NeurIPS 2019
Sun Dec 8th through Sat the 14th, 2019 at Vancouver Convention Center
Paper ID:6877
Title:MetaInit: Initializing learning by learning to initialize

Reviewer 1

Update: The authors have addressed my questions. I hope in the camera ready there is a clear discussion on Taylor expansion VS. finite difference (at least in the appendix). I also second the other reviewer on the importance of comparing in the batch norm case, since the method should be used as a general purpose initialization scheme. Longer Summary: - Authors introduce the GradientDeviation criterion, which characterizes how much gradient changes after gradient step. Simple and avoids full Hessian (+) - They use meta-learning to learn the scale of initialization such that GradientDeviation is minimized. - They claim meta-learning the scale is mostly architecture-dependent can be done with random data and random labels, without the need of using a specific dataset (+) - They compare with other initializations schemes (DeltaOrthogonal, LSUV) and with Batchnorm. Beats other schemes and competitive with Batchnorm (+) Shortcomings: - Can be problematic for very large models (-) - Can only learn scale of parameters (but from experience I think the actual distribution does not matter too much anyways for independent initializations) The authors claim their approach is more general than analytical approaches. Analytical approaches do not account for nonlinearity. Originality: Combines two-lines of work: learning to initialize and developing analytic initializations (e.g. Xavier, Kaiming). Quality: Enough experiments, paper well written. Related section seems a bit thin. Clarity: The paper is very well written and easy to read. Significance: Their "GradientDeviation" criterion can be reused and explored by others.
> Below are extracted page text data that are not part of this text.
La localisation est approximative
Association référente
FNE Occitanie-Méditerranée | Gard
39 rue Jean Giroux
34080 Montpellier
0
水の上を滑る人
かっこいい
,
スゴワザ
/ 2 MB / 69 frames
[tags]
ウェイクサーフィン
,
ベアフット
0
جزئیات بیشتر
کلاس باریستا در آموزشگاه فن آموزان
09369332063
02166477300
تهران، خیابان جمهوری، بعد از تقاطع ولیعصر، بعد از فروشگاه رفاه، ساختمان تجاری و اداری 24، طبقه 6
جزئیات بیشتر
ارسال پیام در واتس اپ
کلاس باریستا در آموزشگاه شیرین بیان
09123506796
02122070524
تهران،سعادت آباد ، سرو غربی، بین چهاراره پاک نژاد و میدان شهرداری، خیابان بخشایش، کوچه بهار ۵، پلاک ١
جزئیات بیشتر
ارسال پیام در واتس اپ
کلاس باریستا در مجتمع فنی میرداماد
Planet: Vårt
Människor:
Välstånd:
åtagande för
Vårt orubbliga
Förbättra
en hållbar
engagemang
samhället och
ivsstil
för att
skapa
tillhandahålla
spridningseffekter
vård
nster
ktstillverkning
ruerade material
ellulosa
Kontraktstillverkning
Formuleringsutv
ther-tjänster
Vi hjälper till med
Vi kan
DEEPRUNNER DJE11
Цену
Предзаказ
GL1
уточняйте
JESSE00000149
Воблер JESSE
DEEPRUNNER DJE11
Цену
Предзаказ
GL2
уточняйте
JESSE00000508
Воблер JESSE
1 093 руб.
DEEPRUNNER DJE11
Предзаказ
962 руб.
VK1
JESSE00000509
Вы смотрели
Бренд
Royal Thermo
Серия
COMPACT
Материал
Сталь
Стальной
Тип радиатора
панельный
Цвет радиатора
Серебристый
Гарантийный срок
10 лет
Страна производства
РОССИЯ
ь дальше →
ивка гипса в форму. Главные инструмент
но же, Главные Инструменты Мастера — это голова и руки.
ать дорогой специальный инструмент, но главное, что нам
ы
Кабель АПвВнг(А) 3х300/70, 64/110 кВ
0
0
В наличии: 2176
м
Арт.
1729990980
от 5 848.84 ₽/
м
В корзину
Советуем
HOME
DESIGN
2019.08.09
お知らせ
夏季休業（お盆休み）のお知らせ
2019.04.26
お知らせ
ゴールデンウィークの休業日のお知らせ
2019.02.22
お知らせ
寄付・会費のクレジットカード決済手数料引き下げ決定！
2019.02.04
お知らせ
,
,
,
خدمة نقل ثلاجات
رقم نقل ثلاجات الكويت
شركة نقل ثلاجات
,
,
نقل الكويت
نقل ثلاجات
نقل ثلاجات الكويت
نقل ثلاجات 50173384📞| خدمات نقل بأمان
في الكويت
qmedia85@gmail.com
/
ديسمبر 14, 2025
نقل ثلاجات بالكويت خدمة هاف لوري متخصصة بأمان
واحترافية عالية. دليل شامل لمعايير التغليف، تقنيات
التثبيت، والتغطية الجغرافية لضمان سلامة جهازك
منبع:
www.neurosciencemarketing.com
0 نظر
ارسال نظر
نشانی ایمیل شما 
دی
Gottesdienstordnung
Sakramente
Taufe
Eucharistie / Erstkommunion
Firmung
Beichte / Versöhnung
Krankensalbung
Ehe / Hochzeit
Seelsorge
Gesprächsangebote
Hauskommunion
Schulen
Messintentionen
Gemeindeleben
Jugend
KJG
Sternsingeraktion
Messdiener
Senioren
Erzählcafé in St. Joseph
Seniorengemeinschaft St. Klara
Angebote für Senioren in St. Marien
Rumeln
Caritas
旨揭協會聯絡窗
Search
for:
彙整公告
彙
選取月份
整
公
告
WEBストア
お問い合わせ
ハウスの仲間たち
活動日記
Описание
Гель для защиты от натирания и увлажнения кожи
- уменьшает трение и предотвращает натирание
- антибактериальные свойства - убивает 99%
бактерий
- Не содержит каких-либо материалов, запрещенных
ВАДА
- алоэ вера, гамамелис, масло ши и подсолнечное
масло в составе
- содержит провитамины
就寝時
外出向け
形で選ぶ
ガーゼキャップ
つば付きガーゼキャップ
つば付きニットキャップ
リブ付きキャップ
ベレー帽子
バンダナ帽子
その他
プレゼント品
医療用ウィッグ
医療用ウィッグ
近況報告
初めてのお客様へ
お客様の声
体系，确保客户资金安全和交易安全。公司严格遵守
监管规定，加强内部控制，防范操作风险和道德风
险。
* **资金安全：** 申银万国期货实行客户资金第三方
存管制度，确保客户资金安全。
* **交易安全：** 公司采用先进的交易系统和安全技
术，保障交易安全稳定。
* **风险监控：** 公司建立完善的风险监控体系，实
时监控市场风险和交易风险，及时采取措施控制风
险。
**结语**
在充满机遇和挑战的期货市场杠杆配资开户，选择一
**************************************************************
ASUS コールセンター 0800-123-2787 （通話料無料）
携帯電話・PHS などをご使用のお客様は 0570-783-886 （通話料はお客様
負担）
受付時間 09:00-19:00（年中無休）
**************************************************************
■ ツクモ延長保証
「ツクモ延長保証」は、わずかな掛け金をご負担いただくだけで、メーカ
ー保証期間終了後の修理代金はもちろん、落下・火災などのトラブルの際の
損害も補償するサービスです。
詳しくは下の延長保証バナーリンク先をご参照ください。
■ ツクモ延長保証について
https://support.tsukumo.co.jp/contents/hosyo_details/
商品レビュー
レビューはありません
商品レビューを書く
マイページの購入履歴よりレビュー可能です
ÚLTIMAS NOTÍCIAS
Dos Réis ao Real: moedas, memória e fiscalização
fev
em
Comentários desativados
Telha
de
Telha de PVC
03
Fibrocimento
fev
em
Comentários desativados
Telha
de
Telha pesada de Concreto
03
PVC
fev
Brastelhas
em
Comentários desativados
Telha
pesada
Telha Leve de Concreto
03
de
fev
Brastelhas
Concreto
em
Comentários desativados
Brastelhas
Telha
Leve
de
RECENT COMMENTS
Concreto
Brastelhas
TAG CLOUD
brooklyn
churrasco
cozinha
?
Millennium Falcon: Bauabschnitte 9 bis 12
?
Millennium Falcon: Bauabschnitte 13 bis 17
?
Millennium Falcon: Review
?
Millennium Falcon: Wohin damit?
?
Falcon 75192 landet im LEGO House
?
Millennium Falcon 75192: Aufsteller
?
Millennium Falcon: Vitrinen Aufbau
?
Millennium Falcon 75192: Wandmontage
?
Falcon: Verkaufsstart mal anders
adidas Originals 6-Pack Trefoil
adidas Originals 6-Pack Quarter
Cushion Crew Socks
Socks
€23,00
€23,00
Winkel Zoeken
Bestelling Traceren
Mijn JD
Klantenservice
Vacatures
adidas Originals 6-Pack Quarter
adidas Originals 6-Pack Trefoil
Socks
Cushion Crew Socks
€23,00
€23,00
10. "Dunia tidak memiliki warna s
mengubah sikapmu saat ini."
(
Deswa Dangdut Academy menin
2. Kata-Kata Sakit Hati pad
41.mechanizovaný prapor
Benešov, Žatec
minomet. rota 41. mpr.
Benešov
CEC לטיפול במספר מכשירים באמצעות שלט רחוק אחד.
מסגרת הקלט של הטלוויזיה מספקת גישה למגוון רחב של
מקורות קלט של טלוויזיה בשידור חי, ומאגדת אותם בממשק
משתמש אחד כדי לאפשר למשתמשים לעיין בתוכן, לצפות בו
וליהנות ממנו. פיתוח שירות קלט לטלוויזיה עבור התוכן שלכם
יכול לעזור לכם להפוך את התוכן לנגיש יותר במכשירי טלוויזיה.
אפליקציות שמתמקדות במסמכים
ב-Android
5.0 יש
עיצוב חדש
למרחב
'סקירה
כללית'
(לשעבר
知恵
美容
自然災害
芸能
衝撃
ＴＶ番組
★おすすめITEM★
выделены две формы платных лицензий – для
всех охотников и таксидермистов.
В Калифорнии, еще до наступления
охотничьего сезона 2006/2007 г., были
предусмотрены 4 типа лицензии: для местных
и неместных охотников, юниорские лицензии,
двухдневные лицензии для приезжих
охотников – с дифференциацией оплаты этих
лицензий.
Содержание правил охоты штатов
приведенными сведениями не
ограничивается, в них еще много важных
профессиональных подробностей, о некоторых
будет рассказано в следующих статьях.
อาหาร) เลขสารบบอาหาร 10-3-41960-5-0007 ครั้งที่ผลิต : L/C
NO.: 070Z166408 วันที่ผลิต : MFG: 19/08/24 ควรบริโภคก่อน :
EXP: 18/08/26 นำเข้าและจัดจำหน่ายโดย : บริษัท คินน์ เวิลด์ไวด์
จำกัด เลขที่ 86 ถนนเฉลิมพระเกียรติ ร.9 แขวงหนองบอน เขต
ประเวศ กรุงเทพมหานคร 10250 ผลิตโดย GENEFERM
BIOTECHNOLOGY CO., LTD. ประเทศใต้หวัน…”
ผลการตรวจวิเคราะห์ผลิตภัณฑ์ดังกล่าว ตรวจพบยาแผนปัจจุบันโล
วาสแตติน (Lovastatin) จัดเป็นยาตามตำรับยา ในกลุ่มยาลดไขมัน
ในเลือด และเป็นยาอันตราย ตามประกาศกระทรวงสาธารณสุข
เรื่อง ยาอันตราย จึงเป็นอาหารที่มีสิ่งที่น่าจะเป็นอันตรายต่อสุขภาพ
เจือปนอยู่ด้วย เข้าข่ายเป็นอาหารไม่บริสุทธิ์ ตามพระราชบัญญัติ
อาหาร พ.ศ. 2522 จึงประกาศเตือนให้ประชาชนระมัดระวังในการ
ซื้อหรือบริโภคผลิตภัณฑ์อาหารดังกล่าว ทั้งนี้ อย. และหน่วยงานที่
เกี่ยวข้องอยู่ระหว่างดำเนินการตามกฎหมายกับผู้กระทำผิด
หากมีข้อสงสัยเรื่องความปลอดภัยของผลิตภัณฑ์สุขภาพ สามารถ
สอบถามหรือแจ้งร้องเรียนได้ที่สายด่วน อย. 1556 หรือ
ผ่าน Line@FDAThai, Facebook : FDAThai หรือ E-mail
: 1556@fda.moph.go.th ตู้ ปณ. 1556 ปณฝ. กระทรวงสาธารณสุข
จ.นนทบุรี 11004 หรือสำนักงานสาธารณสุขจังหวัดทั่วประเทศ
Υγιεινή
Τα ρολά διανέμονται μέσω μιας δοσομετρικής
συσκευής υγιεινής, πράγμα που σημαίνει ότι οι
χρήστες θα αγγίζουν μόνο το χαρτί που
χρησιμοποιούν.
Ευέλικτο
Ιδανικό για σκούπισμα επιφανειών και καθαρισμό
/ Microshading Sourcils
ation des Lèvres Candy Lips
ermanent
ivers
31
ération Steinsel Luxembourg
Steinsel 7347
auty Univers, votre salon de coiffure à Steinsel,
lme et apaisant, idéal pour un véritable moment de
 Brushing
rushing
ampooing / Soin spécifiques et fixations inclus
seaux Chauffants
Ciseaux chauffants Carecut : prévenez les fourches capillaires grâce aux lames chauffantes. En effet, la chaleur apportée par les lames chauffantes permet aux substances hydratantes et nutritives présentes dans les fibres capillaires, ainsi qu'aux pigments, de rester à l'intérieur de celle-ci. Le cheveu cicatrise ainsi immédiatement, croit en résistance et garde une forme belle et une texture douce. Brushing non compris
Their method can be combined with usual initialization schemes.

Reviewer 2

They propose a novel algorithm that automatically finds the good initialization for a neural network by meta-learning methodology even without specific data (i.e. in a domain-independent way). To do that, they propose a new metric that is called gradient deviation, which measures the scale of one step ahead gradient likewise in MAML. They assume that the gradient of good initial parameters is less affected by the curvature near it. I think It’s nice to bring the idea of meta learning into learning the initial parameters of model and the objective function. But it’s lack of evidence that the method is working in a sense that there is no theoretical proof of experimental results. Q1. I’m not the expert of optimization theory, so I can’t fully confirm that the hypothesis you made is valid or not. Is there any theory that plain surface in the initial point leads to a better local minima? Even if you have no theoretical proof, there should be an experimental support that Gradient Deviation represents a metric of good initialization (i.e. Gradient Deviation – final performance for various initializations of the model) Q2. I don’t understand the protocols you used in experiments. Why do you have to remove skip connections and batch normalization layers? Is it natural to compare random init (or other known initialization method) vs. meta-learned init?

Reviewer 3

This is a clear well written paper on using meta learning to learn better initial parameters for training deep neural networks. It uses automatic differentiation to optimize a ratio of magnitude of gradient change in order to learn scale value for initial parameters for different layers. While it is a simple algorithm, figure 2 is very interesting. However, why not also show results for non-random data? The paper also mention it operates in 'data-agnoistic' fashion, what advantages does it bring to be data agnostic? If the algorithm is truly data agnostic, are there results on how scale learned for a network can transfer to multiple datasets? The paper makes the statement regarding 'less curvy' starting regions. However the loss in equation 2 is only looking at the magnitude of the gradient and not necessarily the curvature, due to the absolute value taken. - What happens if metainit is combined with batchnorm? - Can you show a training error plot as function of update iterations? that would be helpful to compare with metainit vs baseline optimization.